- Task instructions: Output the entries below unchanged, except for the pictures.
Material supplied section start
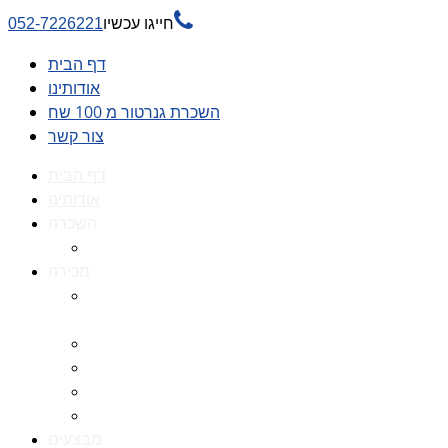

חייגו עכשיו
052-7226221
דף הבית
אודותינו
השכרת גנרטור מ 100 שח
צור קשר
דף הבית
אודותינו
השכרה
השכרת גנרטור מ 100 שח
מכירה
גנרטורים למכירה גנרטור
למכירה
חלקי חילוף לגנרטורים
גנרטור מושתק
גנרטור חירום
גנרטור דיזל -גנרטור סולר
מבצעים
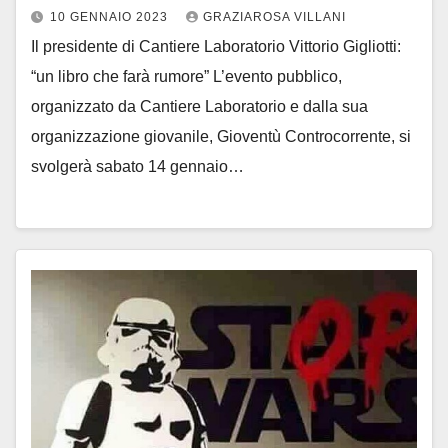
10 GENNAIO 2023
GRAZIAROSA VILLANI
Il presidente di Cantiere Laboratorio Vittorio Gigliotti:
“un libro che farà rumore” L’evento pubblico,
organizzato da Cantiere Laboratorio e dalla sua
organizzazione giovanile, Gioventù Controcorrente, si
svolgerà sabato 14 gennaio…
Material supplied section end
- Response:

חייגו עכשיו
052-7226221
דף הבית
אודותינו
השכרת גנרטור מ 100 שח
צור קשר
דף הבית
אודותינו
השכרה
השכרת גנרטור מ 100 שח
מכירה
גנרטורים למכירה גנרטור
למכירה
חלקי חילוף לגנרטורים
גנרטור מושתק
גנרטור חירום
גנרטור דיזל -גנרטור סולר
מבצעים
10 GENNAIO 2023
GRAZIAROSA VILLANI
Il presidente di Cantiere Laboratorio Vittorio Gigliotti:
“un libro che farà rumore” L’evento pubblico,
organizzato da Cantiere Laboratorio e dalla sua
organizzazione giovanile, Gioventù Controcorrente, si
svolgerà sabato 14 gennaio…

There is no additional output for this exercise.